### PROMPT
Through the end of the data below, output every line exactly, beginning with the line that contains "elle parvient à".

Segment Start: LISTED RECORDS

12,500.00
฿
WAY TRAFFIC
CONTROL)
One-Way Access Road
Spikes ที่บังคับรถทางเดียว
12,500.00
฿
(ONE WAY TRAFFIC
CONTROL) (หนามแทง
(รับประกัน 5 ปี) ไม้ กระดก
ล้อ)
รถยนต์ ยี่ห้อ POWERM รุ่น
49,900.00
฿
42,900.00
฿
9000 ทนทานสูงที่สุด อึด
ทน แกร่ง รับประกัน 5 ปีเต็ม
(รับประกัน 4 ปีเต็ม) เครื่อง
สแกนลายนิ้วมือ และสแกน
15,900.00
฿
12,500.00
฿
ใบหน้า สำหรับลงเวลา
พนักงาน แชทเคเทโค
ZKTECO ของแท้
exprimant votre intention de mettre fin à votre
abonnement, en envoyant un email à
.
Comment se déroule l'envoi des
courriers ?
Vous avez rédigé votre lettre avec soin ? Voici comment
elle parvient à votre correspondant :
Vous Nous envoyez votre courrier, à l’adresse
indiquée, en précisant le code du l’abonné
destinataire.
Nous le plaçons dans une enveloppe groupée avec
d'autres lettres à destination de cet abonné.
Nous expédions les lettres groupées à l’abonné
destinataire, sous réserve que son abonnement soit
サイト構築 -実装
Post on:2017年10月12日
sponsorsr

Segment End: LISTED RECORDS

### WRITTEN RESPONSE
elle parvient à votre correspondant :
Vous Nous envoyez votre courrier, à l’adresse
indiquée, en précisant le code du l’abonné
destinataire.
Nous le plaçons dans une enveloppe groupée avec
d'autres lettres à destination de cet abonné.
Nous expédions les lettres groupées à l’abonné
destinataire, sous réserve que son abonnement soit
サイト構築 -実装
Post on:2017年10月12日
sponsorsr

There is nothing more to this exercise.